Pièce de Jean Anouilh
A l’entrée des spectateurs, les personnages sont sur scène, immobiles, comme arrêtés dans leur mouvement ou leur pensée. La scénographie en deux parties superposées, les lignes de regard entre les personnages, tout suscite déjà la curiosité. Sans les introductions habituelles, nous voilà déjà embarqués dans l’univers mental d’un auteur volubile et inquiet qui n’arrive pas à écrire sa pièce.
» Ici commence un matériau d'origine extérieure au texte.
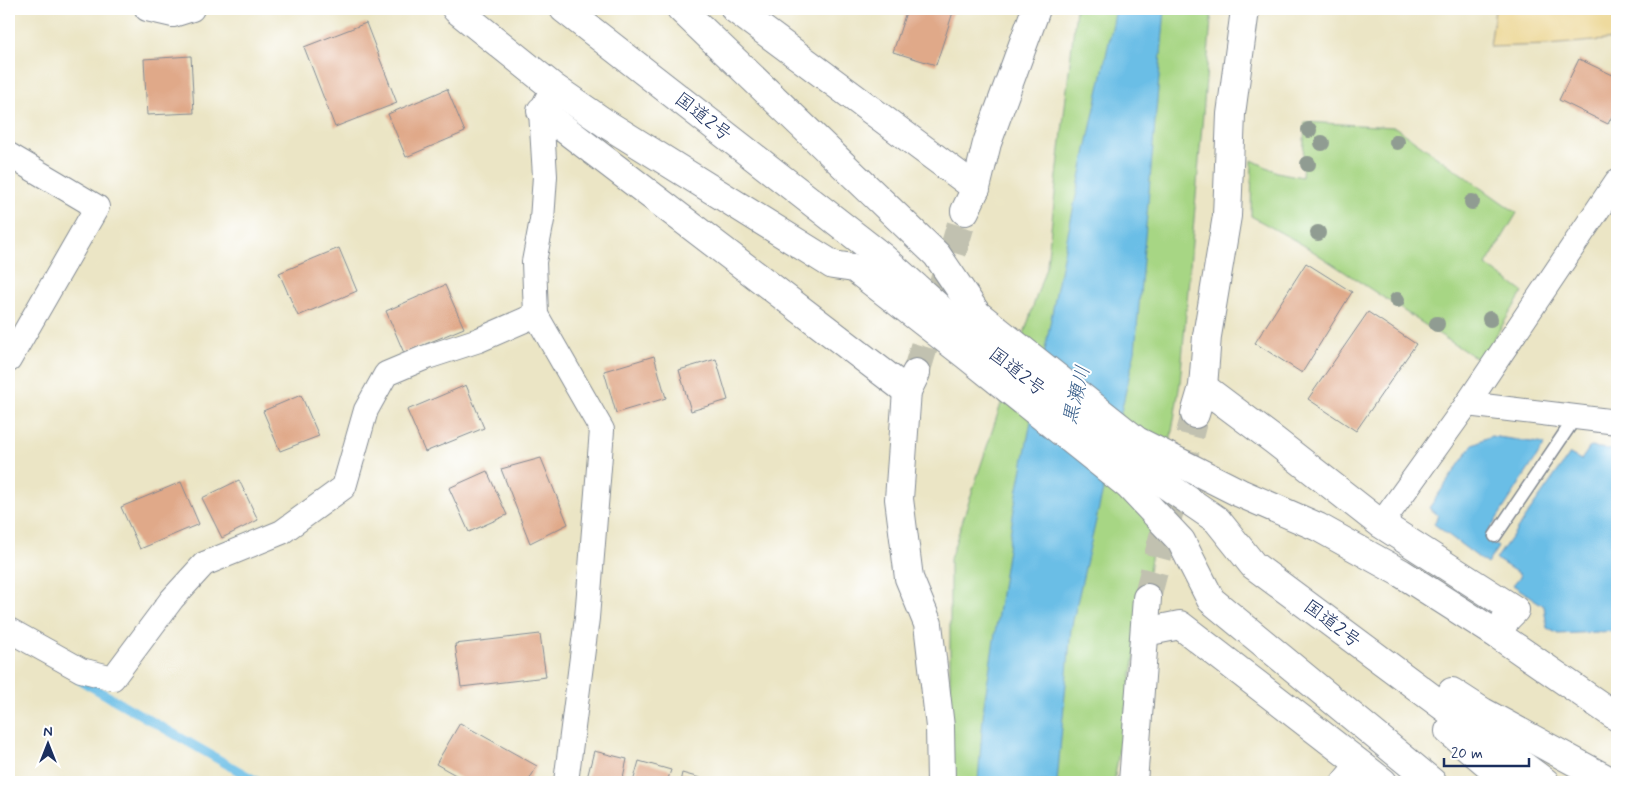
<svg xmlns="http://www.w3.org/2000/svg" width="1626" height="791" font-family="Mynerve,'Klee One',sans-serif">
<style>
.green{fill:#a7d684;stroke:#618271}
.sand{fill:#eeda9e;stroke:#84847e}
.water{fill:#6abee6;stroke:#4276a2}
.lines{fill:none;stroke-linecap:round;stroke-linejoin:round}
.stream{stroke:#6abee6;stroke-width:9}
.building{fill:#e0a989}
.tertiary-tunnel{stroke:#c1c1b0;stroke-width:28;stroke-dasharray:28 14;stroke-linecap:butt}
.service-casing{stroke:#838a92;stroke-width:15}
.minor-casing{stroke:#838a92;stroke-width:26}
.tertiary-casing{stroke:#838a92;stroke-width:30}
.trunk-casing{stroke:#838a92;stroke-width:30}
.service{stroke:#fff;stroke-width:12}
.minor{stroke:#fff;stroke-width:24}
.tertiary{stroke:#fff;stroke-width:28}
.trunk{stroke:#fff;stroke-width:28}
.tree{fill:#909c92}
.labels{text-anchor:middle;dominant-baseline:central;stroke-width:4;stroke-linejoin:round;paint-order:stroke}
.street-label{font-size:19px;fill:#1b2f5e;stroke:#fff}
.water-label{font-size:20px;font-style:italic;fill:#335a87;stroke:#fff}
</style>
<rect width="100%" height="100%" fill="#fff"/>
<filter id="ink" filterUnits="userSpaceOnUse"><feTurbulence type="fractalNoise" baseFrequency=".02" numOctaves="2"/><feDisplacementMap in="SourceGraphic" scale="10" xChannelSelector="R" yChannelSelector="G"/><feConvolveMatrix kernelMatrix="1 2 1 2 8 2 1 2 1" color-interpolation-filters="sRGB"/></filter>
<filter id="wash" filterUnits="userSpaceOnUse"><feTurbulence type="fractalNoise" baseFrequency=".0096" numOctaves="4" result="noise"/><feDisplacementMap in="SourceGraphic" scale="20" xChannelSelector="R" yChannelSelector="G"/><feGaussianBlur stdDeviation="1.12" result="paint"/><feColorMatrix in="noise" values="0 0 0 0 0 0 0 0 0 0 0 0 0 0 0 0 0 1.4 0 .05"/><feComposite in="paint" operator="in"/></filter>
<g filter="url(#wash)">
<rect width="100%" height="100%" fill="#ebe5c5"/>
<g class="green">
<path d="M1076 9H1212L1180 383 1114 782H950V559L1047 264Z"/>
<path d="M1305 122 1395 127 1517 213 1486 265 1523 292 1480 361 1305 246 1251 216 1252 160 1277 172 1302 177Z"/>
</g>
<path class="sand" d="M1495 9H1617V39L1548 45 1490 47Z"/>
<g class="water">
<path d="M1116 9H1165L1135 351 1071 629 1057 782H978L984 705 1014 509 1062 262Z"/>
<path d="M1491 436 1545 444 1485 537 1498 547 1487 564 1434 524 1438 515 1429 508 1473 444Z"/>
<path d="M1590 447 1617 450V631L1558 634 1547 628 1544 606 1513 585 1521 575 1496 559 1570 454 1581 460Z"/>
</g>
<g class="lines">
<path class="stream" d="M78 679 258 782"/>
</g>
<g id="blocks">
<g class="building">
<path d="M907 9H954L936 65 893 52Z"/>
<path d="M366 23 397 103 335 127 304 47Z"/>
<path d="M191 56 194 113 147 115 144 59Z"/>
<path d="M1579 59 1617 77V106L1608 124 1559 100Z"/>
<path d="M447 89 465 132 406 157 388 114Z"/>
<path d="M339 248 357 291 298 316 279 273Z"/>
<path d="M1306 263 1352 292 1302 373 1255 343Z"/>
<path d="M445 285 464 328 404 353 386 311Z"/>
<path d="M1368 312 1416 344 1356 431 1308 399Z"/>
<path d="M654 356 666 398 616 413 604 371Z"/>
<path d="M716 359 728 400 691 411 679 370Z"/>
<path d="M466 385 484 428 425 452 407 410Z"/>
<path d="M301 395 319 436 280 451 263 411Z"/>
<path d="M541 458 568 524 530 543 501 469Z"/>
<path d="M487 471 507 515 469 532 449 488Z"/>
<path d="M239 480 258 520 222 538 202 498Z"/>
<path d="M181 482 199 524 140 549 121 507Z"/>
<path d="M540 634 546 677 461 687 455 644Z"/>
<path d="M460 723 537 766 528 782H468L436 764Z"/>
<path d="M594 751 627 759 622 782H586Z"/>
<path d="M639 761 671 770 667 782H633Z"/>
<path d="M682 773 714 782H680Z"/>
</g>
</g>
</g>
<g filter="url(#ink)">
<use href="#blocks" fill-opacity="0" stroke="#838a92" stroke-width="1"/>
<g class="lines">
<g class="tertiary-tunnel">
<path d="M916 373 965 211"/>
<path d="M1147 598 1195 414"/>
</g>
<defs>
<path id="service" d="M1495 536 1575 418"/>
<g id="minor">
<path d="M147 9 173 15 192 9"/>
<path d="M547 99 541 111 545 176 542 220 534 262 536 315 602 430 587 618 566 782"/>
<path d="M9 155 97 207 9 360"/>
<path d="M1467 404 1617 422"/>
<path d="M1381 524 1467 404 1617 181"/>
<path d="M9 630 81 670 113 678 172 599 204 564 282 532 344 487 366 410 386 374 424 358 479 340 536 315"/>
<path d="M1343 782 1358 764"/>
</g>
<g id="tertiary">
<path d="M456 9 553 87 605 123 833 265 854 268 967 356 1128 485 1181 541 1211 600 1432 782"/>
<path d="M681 9 937 255 977 314 1137 441 1240 493 1318 527 1401 573 1498 635 1617 717"/>
<path d="M735 9 976 188"/>
<path d="M541 111 907 391"/>
<path d="M965 211 976 188 987 143 1036 9"/>
<path d="M916 373 907 391 899 499 909 578 928 624 940 727 941 782"/>
<path d="M1203 387 1275 441 1381 524 1515 610 1506 619 1498 635"/>
<path d="M1195 414 1203 387 1207 336 1227 216 1231 114 1245 10"/>
<path d="M1145 632 1180 625 1383 782"/>
<path d="M1133 782 1147 598"/>
</g>
<g id="trunk">
<path d="M564 9 881 256 974 339 1134 463 1217 520 1253 565 1545 782"/>
<path d="M1452 692 1483 712 1612 782"/>
<path d="M1449 731 1509 782"/>
</g>
</defs>
<use href="#service" class="service-casing"/>
<use href="#minor" class="minor-casing"/>
<use href="#tertiary" class="tertiary-casing"/>
<use href="#trunk" class="trunk-casing"/>
<use href="#service" class="service"/>
<use href="#minor" class="minor"/>
<use href="#tertiary" class="tertiary"/>
<use href="#trunk" class="trunk"/>
</g>
<g class="tree">
<circle cx="1309" cy="130" r="8"/>
<circle cx="1397" cy="142" r="8"/>
<circle cx="1322" cy="143" r="8"/>
<circle cx="1308" cy="164" r="8"/>
<circle cx="1472" cy="202" r="8"/>
<circle cx="1318" cy="233" r="8"/>
<circle cx="1397" cy="300" r="8"/>
<circle cx="1490" cy="319" r="8"/>
<circle cx="1437" cy="324" r="8"/>
</g>
</g>
<g class="labels">
<g class="street-label">
<text transform="translate(703 117) rotate(38)">国道2号</text>
<text transform="translate(1017 372) rotate(38)">国道2号</text>
<text transform="translate(1332 624) rotate(37)">国道2号</text>
</g>
<g class="water-label">
<text transform="translate(1077 395) rotate(-76)">黒瀬川</text>
</g>
</g>
<rect width="1626" height="791" fill="none" stroke="#fff" stroke-width="30"/>
<g transform="translate(48 744)" stroke="#ffffff" stroke-width="4" paint-order="stroke">
<path d="M0-4L9 19L0 12L-9 19Z" fill="#1b2f5e"/>
<text y="-8" font-size="14" font-weight="bold" text-anchor="middle" fill="#1b2f5e">N</text>
</g>
<path d="M1444 758v8h85v-8" fill="none" stroke="#1b2f5e" stroke-width="2.5"/>
<text x="1451" y="758" font-size="15" fill="#1b2f5e" stroke="#ffffff" stroke-width="4" paint-order="stroke">20 m</text>
</svg>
Le foisonnement des retours en arrière, les impostures des personnages, les colères impuissantes de l’auteur surprennent et amusent le spectateur qui, balloté, s’accroche à une intrigue sordide, instable et inquiétante.
On retrouve des personnages et des thèmes chers à Anouilh : le conflit inéluctable entre classe riche et classe pauvre, la lumière de l’innocente jeunesse, l’aigre désillusion de l’âge. A la mise en scène maintenant de jouer sur les cut et les effets de surprise, pour créer une unité d’ensemble dominée par une tension palpable et une atmosphère singulière, dure et poétique à la fois.
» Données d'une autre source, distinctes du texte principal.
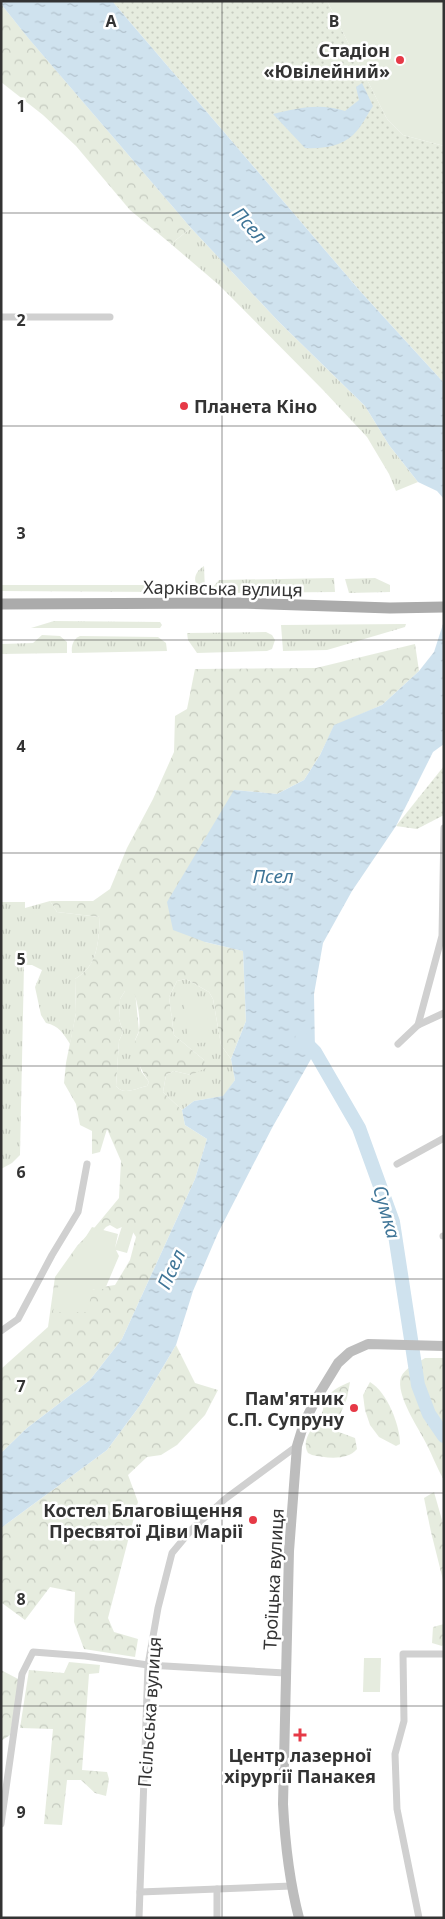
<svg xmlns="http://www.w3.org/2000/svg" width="445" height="1919" font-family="'Noto Sans',sans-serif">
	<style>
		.grass { fill: url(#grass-tufts) }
		.forest { fill: url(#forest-crowns); fill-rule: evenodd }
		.park { fill: url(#park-dots) }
		.pitch { fill: #e6ecdf }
		.water { fill: url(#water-ripples) }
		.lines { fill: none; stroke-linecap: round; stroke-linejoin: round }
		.river { stroke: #cfe2ee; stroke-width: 14 }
		.street { stroke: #d0d0d0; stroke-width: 7 }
		.secondary { stroke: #bdbdbd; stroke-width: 10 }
		.primary { stroke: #ababab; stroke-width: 11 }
		.grid { fill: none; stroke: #333; stroke-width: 1; stroke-opacity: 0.55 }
		.poi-dot { fill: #e63946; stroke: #fff; stroke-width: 2 }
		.labels { text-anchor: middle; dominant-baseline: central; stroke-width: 5; stroke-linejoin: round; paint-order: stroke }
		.poi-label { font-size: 18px; font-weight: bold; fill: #333; stroke: #fff; text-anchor: end }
		.street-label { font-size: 18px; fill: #333; stroke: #fff }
		.water-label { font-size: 19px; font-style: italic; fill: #3f7597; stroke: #fff }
		.grid-label { font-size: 16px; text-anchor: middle; font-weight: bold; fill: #333; stroke: #fff; stroke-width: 5; stroke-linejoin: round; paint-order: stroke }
	</style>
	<defs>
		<pattern id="grass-tufts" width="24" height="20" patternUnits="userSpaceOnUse" patternTransform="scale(1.25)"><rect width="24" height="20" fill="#e6ecdf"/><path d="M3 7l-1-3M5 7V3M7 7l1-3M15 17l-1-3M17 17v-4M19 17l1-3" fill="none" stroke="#c6cbc0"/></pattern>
		<pattern id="forest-crowns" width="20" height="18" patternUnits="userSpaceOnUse" patternTransform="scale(1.25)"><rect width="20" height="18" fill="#e6ecdf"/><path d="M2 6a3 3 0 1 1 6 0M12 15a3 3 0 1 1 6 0" fill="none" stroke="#c6cbc0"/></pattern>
		<pattern id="park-dots" width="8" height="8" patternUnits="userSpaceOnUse" patternTransform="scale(1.25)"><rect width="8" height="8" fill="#e6ecdf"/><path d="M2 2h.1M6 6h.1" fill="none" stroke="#c6cbc0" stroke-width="1.8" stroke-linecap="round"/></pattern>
		<pattern id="water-ripples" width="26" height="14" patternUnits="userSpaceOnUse" patternTransform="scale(1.25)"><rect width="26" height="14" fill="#cfe2ee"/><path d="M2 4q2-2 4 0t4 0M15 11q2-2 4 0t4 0" fill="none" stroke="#b2c2cd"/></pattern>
	</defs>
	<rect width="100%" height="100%" fill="#fff"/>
	<g class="grass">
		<polygon points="191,228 278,321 365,406 389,445 418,482 396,491 389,474 367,437 323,390 219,285 171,244"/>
		<path d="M204 566 205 592C192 586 192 573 204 566Z"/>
		<polygon points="334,578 335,592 213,593 213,587 219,580"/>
		<polygon points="375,578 390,585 390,592 349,593 345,579"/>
		<polygon points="1,585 160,585 163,589 160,592 1,591"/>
		<polygon points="54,621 160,622 162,625 160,628 31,628"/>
		<polygon points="406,624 405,627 327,650 283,651 281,625"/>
		<polygon points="266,632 272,635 275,640 272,649 267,651 197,653 188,640 187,633"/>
		<polygon points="42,635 60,636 67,642 67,653 1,654 1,644 33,643"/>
		<path d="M80 636 158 637 166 643 167 651 72 653C71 646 73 639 80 636Z"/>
		<path d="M50 901 57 912 100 917C98 942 99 965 75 979L76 1013 70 1044C63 1033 59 1026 46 1023L41 1015 35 987 42 970 32 965H24L20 1155 12 1163 1 1169V902H25V908Z"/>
		<polygon points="186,979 209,992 213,999 221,1045 231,1059 235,1080 224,1096 194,1101 182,1110 163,1092 166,1075 174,1071 191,1075 204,1060 174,1035 169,997 177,981"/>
		<path d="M125 991H135L139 1031 135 1040 141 1071 149 1082 147 1086C137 1088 123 1096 116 1086L119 1041 123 1032 119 1019 120 999Z"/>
	</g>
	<g class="forest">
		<polygon points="1,4 30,40 191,228 171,244 130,210 76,146 43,115 1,82"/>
		<path d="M415 644 419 671 382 705 334 726 320 755 304 780 277 794 234 790 205 942 243 951 246 1021 231 1059 221 1045 213 999 209 992 186 979 177 981 169 997 174 1035 204 1060 206 1068 191 1075 174 1071 166 1075 163 1092 182 1110 185 1125 207 1139 195 1179 122 1339 90 1380 27 1428 1 1453V1369L48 1327 55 1277 77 1246 95 1227 119 1198 121 1161 107 1129 100 1152 92 1154V1131L80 1125 76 1104 64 1083 66 1063 76 1013 75 979C99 965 98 942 100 917L57 912 50 901H93L110 889 127 848 153 799 174 752 175 716 187 709 195 669 316 668ZM125 991H134C137 1003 141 1018 139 1030 139 1034 136 1037 135 1041 134 1056 141 1070 149 1082L147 1086C137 1088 123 1096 116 1086L119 1041 123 1032 119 1019 120 999ZM110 1225 117 1229 122 1227 131 1229 136 1237 130 1260 115 1285C104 1286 95 1291 84 1289L87 1249 106 1227Z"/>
		<polygon points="176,1345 195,1383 218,1390 205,1415 177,1445 161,1455 147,1457 128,1475 138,1502 108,1618 114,1632 138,1639 135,1657 84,1649 74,1622 75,1592 50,1587 25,1620 2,1603 1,1604 1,1528 107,1450 141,1404"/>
		<path d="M425 1358H444V1480C437 1468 433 1457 427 1445 420 1430 395 1395 401 1377 405 1368 417 1363 425 1358Z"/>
		<path d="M350 1382 347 1398 335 1427 336 1431 355 1438 357 1449C347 1461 326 1458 312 1455L308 1453C300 1438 316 1425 322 1413 324 1408 323 1402 327 1397 332 1390 342 1385 350 1382Z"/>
		<path d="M370 1382C387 1392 400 1425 400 1444L396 1446 379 1437 370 1425 365 1410 363 1395Z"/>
		<polygon points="434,1492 444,1527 444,1584 431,1532 424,1498"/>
		<polygon points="444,1624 444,1644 442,1646 432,1643 433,1627"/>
		<polygon points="69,1662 100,1665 99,1673 89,1674 82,1770 107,1772 109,1779 106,1796 95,1793 81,1780 67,1780 62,1825 44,1824 53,1729 20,1728 29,1670 64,1673"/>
		<polygon points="1,1670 20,1680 10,1735 1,1741"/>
	</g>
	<g class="park">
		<polygon points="112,1 327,1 387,119 403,135 444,146 444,383 360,291"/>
		<polygon points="444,766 444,815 417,829 396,826"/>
	</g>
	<g class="pitch">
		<polygon points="327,1 444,1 444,146 403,135 387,119"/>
		<polygon points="206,998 210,1042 188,1044 184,1000"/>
		<polygon points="123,1223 135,1227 127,1253 116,1250 119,1256 105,1289 93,1289 87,1312 53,1312 60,1278 92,1227 118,1234 115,1248"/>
		<polygon points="364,1658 381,1658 380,1692 363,1692"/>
	</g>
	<g class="water">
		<polygon points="1,1 112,1 360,291 444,383 444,499 437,491 418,482 389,445 365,406 278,321 191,228 29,39 1,4"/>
		<path d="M362 83 373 106C367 115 361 128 353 135 340 147 321 149 305 148L273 114C299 108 319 103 345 111L359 100 356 87Z"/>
		<polygon points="444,621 444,744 433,752 396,826 352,891 323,943 314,994 315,1052 272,1128 218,1233 193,1291 176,1345 141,1404 107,1450 1,1528 1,1453 27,1428 90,1380 122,1339 195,1179 207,1139 185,1125 182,1110 194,1101 223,1096 235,1080 231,1059 246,1021 243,951 205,942 173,930 167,902 234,790 277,794 304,780 320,755 334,725 382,705 419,671 434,652"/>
	</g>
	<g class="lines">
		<polyline class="river" points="302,1039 315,1052 359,1128 393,1222 418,1385 429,1414 444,1436"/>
		<g class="street">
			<polyline points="1,317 110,317"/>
			<polyline points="418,1025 442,936 444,828"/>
			<polyline points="398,1044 418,1025 444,1013"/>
			<polyline points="397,1164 444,1138"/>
			<polyline points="443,1236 444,1236"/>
			<polyline points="1,1331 18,1319 52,1255 78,1212 87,1164"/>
			<polyline points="1,1824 22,1674 33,1652 85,1656 148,1665 285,1673"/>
			<polyline points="140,1892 291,1886"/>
			<polyline points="139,1918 148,1665 158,1608 172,1553 192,1529 225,1499 297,1446"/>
			<polyline points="217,1918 217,1889"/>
			<polyline points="419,1918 397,1809 395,1754 404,1721 403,1654 444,1654"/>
		</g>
		<path class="secondary" d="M299 1918C289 1880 285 1843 283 1804L289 1551 297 1446 304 1423 316 1399 338 1363 350 1352 368 1344 444 1346"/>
		<polyline class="primary" points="1,604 238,603 390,608 444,607"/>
	</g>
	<path class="grid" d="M222 1V1918M1 213H444M1 426H444M1 640H444M1 853H444M1 1066H444M1 1279H444M1 1493H444M1 1706H444"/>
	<g class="poi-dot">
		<circle cx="400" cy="60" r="5"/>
		<circle cx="184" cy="406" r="5"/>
		<circle cx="354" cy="1408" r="5"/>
		<circle cx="253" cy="1520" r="5"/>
		<path d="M297.5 1727.5h5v5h5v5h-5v5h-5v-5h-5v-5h5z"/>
	</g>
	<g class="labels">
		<g class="poi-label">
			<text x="390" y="50">Стадіон<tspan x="390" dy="21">«Ювілейний»</tspan></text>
			<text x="194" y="406" text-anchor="start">Планета Кіно</text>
			<text x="344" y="1398">Пам'ятник<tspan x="344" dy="21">С.П. Супруну</tspan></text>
			<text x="243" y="1510">Костел Благовіщення<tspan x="243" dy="21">Пресвятої Діви Марії</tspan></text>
			<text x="300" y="1755" text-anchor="middle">Центр лазерної<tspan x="300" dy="21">хірургії Панакея</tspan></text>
		</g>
		<g class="street-label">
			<text transform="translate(223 588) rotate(1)">Харківська вулиця</text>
			<text transform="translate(273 1579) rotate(-87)">Троїцька вулиця</text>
			<text transform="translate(149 1712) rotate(-86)">Псільська вулиця</text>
		</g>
		<g class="water-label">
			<text transform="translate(250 225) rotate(48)">Псел</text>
			<text x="273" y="876">Псел</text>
			<text transform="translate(387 1212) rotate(74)">Сумка</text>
			<text transform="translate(171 1269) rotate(-66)">Псел</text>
		</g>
	</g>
	<g class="grid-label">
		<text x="111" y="27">A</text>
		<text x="334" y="27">B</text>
		<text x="21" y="112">1</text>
		<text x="21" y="326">2</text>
		<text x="21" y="539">3</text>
		<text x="21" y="752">4</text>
		<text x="21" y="965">5</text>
		<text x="21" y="1178">6</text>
		<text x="21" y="1392">7</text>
		<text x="21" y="1605">8</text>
		<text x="21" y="1818">9</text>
	</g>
	<rect width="445" height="1919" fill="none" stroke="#333333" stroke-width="5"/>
</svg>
Avec talent, sincérité et finesse, chaque comédien donne vie et épaisseur aux nobles et aux domestiques qui cohabitent dans l’hôtel particulier parisien. Le jeu passe du réalisme à une fantaisie corporelle débordante soutenue par une création sonore particulièrement originale. Les personnages se métamorphosent et deviennent chœur, murmure, cacophonie. Et l’on se retrouve piégé dans cette incroyable mise en abyme labyrinthique où la distance même qui nous semble imposée par rapport à l’histoire nous fait y croire davantage encore. L’ironie a beau nous forcer au sourire, le drame et la beauté de ces personnages interprétés si justement nous touchent sans détour.
Un défi renversant et très ambitieux que les comédiens amateurs de l’atelier relèveront avec brio. Il s’agit là d’une pièce maîtresse de l’auteur et qui mériterait d’être mieux connue.